For him, a key example is deep brain stimulation, of great interest because it offers the potential to treat some neurological conditions that pharmaceuticals have yet to tackle effectively.

On the subject of society's perception of industry ethics, Fadem said there is a deep concern about conflicts of interest, and so transparency will become more important in order to avoid public or congressional backlash.

As for getting paid for one's devices, Fadem said that "the real value driver there is reimbursement, not pricing." And despite all the hubbub about the cost of care in the U.S., "the real driver in the U.S. is demographics — we're going to be driven by the Baby Boomer demographic bulge."

With regard to overall healthcare costs and "outcomes-based care, he said, "You're beginning to see a change right now," given that emphasis by the Centers for Medicare & Medicaid Services. "Were going to be rewarded ... or not" for providing therapies that give payers the long-term outcomes they are seeking.

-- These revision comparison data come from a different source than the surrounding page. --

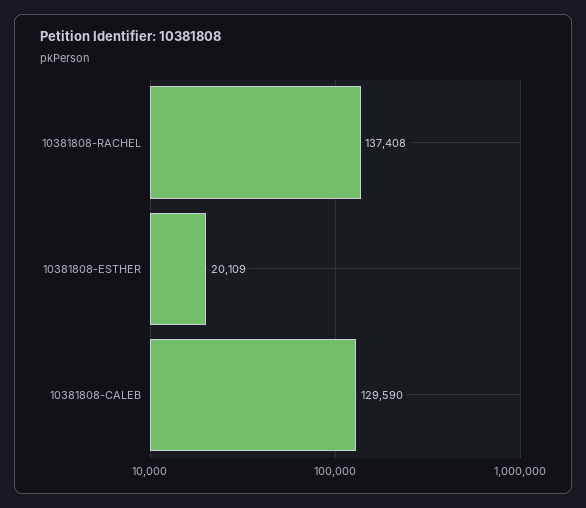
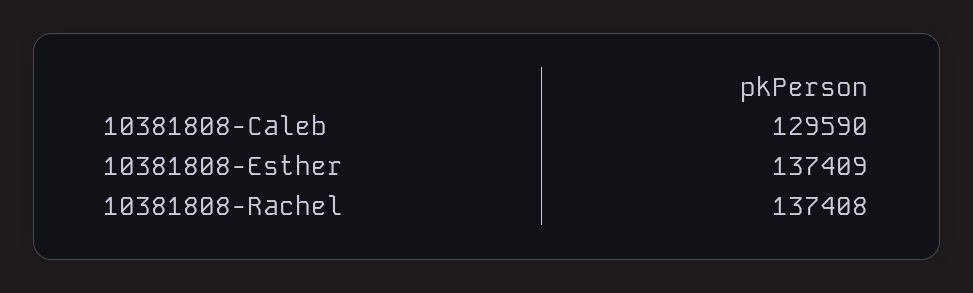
  {
    "10381808-RACHEL": 137408,
-   "10381808-ESTHER": 20109,
+   "10381808-ESTHER": 137409,
    "10381808-CALEB": 129590
  }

Fadem said an area of particular uncertainty will be the future role of the consumer in device selection. "I don't know how much influence information technology will have [in shaping choices], but we're beginning to see that right now" as patients check in at the doctor's office with preconceived ideas about treatments. Consequently, he advised that device makers need to track information flow carefully.

Fadem emphasized the role of the primary care physician" as "the one person in the entire system who receives no information" about the implanted device, calling this a "huge hole." He said that primary care physicians are purportedly responsible for coordination but are largely shut out of from device selection and information about that device

Free flow of information about device technology depends on universally adopted healthcare IT (HIT) standards, he said, and that the lack of information will suppress sales to doctors, patients and payers when a device exhibits problems. Also suffering will be device development.

"We don't know how to share data," Fadem said, adding that the various specialty physicians, business analysts and device makers "never attend the same meetings."